Fortunately this is just an example of Fly’s Default-Deny security policy without specifically exposing a port within your fly.toml file, it can’t get forwarded to your app within Fly. Let’s see this in action.
First let’s prove the port appears to be open. Using netcat (nc), we can confirm that the telnet port is open;
nc -vz site-on-fly.com 23
Connection to site-on-fly.com port 23 [tcp/telnet] succeeded!
Here the -v flag means verbose, so give us any output you’ve got! and the -z flag means scan for a listening daemon without sending any data to them. site-on-fly.com is our example website, and 23 is the conventional telnet port.

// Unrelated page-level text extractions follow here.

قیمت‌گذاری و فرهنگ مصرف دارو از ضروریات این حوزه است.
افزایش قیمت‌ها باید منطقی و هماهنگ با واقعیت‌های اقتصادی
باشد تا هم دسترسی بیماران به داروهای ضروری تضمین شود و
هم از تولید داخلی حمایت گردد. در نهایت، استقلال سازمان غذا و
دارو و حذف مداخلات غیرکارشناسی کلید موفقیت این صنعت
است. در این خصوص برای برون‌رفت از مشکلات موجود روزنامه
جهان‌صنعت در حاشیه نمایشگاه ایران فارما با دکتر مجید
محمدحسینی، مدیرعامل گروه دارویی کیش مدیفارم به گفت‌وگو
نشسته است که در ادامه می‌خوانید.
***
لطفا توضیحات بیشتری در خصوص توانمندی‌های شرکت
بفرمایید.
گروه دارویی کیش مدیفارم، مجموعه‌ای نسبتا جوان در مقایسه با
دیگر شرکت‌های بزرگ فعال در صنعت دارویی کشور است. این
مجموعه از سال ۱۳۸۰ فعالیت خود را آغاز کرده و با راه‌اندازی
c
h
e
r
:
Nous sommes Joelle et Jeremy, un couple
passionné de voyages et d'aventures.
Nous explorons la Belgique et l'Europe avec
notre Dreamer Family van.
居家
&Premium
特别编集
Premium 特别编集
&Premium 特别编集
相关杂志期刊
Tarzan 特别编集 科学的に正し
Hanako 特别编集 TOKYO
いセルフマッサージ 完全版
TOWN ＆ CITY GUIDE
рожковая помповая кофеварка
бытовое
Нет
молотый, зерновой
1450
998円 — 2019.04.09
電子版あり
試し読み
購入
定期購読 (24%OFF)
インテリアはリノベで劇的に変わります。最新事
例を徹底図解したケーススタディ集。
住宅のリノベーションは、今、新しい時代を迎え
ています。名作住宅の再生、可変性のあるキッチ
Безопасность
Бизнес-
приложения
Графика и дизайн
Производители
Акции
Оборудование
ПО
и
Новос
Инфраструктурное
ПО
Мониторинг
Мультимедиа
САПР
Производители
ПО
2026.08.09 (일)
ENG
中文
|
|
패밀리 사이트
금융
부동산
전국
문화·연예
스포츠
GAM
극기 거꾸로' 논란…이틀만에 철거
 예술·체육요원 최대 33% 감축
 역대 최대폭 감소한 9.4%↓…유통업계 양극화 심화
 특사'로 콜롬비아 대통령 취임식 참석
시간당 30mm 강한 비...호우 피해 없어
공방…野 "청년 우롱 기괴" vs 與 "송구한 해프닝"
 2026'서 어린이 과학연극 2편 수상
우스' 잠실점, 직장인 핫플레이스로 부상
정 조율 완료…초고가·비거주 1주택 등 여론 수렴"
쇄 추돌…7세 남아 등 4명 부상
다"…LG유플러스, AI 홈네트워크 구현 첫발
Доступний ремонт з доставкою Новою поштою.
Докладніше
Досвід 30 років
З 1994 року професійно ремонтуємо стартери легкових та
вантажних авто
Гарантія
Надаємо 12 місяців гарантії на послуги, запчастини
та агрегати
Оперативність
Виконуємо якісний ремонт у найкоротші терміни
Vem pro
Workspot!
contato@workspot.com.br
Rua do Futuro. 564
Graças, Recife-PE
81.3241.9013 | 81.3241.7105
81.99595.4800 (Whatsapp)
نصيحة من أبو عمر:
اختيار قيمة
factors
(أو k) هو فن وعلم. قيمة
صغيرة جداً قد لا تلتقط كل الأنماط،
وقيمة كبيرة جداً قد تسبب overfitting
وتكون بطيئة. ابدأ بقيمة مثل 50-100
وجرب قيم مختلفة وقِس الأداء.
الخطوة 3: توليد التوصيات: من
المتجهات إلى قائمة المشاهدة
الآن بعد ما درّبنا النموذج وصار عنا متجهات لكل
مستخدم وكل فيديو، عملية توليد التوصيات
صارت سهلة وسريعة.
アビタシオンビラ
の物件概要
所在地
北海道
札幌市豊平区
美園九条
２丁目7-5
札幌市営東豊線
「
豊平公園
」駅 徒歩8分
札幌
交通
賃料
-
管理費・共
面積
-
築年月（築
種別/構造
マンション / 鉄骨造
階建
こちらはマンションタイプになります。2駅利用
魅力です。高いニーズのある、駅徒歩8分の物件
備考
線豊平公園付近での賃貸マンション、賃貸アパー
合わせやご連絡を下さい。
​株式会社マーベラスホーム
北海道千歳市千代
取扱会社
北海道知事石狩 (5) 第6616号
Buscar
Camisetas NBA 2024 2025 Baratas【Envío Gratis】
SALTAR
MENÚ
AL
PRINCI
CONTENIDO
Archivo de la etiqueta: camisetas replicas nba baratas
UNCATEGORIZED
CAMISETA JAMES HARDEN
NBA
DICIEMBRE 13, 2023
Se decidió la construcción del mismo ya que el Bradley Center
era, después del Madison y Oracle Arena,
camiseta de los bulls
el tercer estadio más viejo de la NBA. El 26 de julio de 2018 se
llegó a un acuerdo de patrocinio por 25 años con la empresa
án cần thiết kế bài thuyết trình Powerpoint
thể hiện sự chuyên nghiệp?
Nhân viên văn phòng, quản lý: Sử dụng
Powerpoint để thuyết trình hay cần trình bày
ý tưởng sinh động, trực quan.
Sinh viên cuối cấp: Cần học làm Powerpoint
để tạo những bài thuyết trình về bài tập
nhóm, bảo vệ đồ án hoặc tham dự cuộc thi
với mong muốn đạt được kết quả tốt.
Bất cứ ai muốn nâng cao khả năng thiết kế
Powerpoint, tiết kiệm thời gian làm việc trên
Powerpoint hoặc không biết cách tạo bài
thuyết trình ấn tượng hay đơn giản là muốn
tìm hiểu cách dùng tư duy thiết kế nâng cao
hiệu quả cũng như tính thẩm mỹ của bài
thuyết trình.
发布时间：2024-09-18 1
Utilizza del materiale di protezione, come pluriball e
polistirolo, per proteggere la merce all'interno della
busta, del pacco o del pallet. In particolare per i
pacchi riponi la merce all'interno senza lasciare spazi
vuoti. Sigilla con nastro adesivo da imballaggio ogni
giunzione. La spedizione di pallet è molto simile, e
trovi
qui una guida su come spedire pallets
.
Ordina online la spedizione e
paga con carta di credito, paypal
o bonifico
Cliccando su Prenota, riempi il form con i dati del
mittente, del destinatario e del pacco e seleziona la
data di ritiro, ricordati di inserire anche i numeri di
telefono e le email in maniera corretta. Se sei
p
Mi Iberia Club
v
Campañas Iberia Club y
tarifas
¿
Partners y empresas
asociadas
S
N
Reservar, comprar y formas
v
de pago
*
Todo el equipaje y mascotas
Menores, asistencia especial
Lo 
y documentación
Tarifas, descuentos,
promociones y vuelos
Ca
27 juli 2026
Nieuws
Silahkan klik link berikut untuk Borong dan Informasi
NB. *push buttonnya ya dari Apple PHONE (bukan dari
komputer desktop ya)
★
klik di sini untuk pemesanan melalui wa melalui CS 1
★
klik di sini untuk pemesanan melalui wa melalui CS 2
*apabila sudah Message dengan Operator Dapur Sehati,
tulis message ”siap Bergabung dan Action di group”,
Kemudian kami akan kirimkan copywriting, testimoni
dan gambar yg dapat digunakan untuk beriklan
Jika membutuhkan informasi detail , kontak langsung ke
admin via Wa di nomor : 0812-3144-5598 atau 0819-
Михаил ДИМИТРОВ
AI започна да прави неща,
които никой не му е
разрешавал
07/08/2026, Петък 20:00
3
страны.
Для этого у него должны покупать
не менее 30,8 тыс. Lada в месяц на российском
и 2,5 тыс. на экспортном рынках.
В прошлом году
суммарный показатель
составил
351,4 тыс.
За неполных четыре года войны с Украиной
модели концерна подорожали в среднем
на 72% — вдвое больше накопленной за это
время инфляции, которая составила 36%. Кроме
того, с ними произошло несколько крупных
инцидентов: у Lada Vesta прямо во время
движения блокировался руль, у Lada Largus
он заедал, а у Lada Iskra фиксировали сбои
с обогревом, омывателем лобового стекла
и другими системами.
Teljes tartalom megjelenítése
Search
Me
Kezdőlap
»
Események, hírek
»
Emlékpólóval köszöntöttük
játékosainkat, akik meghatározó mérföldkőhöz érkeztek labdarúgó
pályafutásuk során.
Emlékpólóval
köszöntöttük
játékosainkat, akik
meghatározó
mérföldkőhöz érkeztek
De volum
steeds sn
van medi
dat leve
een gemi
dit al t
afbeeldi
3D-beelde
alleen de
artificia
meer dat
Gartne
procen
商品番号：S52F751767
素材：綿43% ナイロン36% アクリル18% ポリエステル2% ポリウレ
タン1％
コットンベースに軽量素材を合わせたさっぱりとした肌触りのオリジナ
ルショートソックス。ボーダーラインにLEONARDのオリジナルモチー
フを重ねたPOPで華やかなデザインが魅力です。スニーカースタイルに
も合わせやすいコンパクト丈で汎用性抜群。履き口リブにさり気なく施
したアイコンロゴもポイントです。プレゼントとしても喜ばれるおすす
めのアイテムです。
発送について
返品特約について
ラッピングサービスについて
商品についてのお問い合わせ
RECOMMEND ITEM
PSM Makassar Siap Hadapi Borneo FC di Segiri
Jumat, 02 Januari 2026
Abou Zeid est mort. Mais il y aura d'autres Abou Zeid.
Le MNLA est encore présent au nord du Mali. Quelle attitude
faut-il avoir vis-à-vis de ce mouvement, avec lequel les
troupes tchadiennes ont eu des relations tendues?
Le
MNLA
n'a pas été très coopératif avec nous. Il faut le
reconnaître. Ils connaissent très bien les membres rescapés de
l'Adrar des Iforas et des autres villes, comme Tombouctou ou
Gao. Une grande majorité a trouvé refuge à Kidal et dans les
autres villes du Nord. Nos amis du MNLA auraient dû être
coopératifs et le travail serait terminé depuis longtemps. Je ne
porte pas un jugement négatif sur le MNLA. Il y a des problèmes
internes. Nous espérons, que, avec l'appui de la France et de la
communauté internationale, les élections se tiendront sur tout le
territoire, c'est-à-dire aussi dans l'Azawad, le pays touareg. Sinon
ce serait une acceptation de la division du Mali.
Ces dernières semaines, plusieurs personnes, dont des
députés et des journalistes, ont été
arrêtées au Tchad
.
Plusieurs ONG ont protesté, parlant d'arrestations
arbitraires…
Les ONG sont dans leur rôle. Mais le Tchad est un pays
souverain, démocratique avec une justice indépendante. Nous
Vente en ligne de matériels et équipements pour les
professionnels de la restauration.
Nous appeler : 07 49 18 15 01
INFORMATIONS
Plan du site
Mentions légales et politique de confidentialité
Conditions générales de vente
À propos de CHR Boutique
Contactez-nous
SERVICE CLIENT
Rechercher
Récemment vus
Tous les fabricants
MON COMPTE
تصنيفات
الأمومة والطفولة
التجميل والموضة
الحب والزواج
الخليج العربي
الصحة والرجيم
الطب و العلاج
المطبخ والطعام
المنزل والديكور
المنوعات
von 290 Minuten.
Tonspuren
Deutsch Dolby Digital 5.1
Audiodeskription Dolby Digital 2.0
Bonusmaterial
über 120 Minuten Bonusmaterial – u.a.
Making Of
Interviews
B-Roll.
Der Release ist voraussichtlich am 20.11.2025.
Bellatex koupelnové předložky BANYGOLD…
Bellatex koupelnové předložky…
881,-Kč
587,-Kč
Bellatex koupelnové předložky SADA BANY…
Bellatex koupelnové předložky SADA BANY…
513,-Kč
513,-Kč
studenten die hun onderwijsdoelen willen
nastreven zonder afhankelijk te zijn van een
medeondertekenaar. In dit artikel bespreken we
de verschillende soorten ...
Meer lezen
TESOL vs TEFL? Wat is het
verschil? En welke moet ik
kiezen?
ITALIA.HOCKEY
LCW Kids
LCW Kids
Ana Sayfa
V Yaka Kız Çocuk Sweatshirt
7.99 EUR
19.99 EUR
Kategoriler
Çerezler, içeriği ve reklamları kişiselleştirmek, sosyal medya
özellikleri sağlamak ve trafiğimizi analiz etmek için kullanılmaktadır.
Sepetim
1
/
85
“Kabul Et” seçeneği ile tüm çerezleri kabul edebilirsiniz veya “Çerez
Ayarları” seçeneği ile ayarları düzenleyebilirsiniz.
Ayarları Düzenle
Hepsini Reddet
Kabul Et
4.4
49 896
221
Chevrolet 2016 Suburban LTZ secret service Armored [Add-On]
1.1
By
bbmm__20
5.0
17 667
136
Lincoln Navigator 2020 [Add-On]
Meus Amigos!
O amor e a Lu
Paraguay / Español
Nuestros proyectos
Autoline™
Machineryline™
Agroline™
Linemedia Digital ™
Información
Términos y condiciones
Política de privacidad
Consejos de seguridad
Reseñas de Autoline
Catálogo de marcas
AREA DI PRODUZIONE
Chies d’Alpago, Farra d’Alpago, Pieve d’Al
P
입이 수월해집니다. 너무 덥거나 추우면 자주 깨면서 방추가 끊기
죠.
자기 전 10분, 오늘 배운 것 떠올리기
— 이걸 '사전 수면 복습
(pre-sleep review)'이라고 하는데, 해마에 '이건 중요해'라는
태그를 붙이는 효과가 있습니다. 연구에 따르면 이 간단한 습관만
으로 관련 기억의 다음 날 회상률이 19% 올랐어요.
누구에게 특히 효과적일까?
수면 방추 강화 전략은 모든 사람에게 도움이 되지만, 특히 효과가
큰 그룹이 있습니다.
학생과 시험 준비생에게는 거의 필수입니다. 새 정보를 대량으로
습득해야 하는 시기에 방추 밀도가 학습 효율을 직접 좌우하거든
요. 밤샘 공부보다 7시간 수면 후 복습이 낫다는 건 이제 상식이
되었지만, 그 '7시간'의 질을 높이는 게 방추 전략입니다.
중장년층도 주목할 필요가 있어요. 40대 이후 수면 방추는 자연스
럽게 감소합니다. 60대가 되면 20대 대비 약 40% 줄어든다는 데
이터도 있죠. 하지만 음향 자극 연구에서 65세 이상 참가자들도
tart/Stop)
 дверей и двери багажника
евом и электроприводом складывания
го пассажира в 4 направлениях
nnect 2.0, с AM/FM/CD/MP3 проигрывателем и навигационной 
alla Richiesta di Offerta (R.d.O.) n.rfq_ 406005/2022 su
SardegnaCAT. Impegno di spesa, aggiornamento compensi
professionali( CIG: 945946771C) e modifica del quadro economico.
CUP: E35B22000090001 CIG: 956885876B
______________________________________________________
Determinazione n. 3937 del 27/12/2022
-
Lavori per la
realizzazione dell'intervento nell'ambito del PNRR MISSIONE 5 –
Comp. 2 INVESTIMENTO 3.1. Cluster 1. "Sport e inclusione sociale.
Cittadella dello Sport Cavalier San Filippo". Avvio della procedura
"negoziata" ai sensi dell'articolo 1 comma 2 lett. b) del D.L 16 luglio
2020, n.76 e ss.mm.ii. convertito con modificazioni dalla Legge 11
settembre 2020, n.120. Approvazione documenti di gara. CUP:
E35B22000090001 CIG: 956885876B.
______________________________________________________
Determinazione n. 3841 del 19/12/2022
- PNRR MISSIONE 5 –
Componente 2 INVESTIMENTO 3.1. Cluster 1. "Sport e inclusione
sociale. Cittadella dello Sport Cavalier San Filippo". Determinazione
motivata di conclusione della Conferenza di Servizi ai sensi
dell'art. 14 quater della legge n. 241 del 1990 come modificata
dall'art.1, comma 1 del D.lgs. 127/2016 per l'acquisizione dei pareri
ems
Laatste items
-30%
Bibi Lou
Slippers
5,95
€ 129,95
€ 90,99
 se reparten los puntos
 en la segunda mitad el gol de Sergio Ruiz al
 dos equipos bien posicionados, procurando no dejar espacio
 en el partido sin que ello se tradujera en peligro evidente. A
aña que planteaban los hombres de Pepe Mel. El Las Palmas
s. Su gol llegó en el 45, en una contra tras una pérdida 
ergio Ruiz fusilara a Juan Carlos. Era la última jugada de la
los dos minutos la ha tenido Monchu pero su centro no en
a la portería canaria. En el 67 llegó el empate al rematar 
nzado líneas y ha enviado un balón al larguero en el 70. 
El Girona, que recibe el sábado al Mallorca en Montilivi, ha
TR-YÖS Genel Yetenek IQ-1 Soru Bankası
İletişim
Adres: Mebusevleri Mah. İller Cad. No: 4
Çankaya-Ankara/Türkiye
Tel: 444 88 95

As an aside; If we removed the -z flag and piped some data in with our request, we would normally expect some feedback, try it on a server that accepts telnet connections and then try it on your site on fly.
Anyway, let’s try and connect with telnet;
telnet site-on-fly.com 23
Trying 1.2.3.4...
Connected to site-on-fly.com.
Escape character is '^]'.
Connection closed by foreign host.
It correctly matches the domain with an IP address, and then thinks it is connected, due to the port being open and accepting traffic.
It then immediately disconnects, because on Fly’s side, it is trying to forward the port, notices you haven’t enabled that particular port so closes the connection. There is no telnet service running so there is nothing it can do.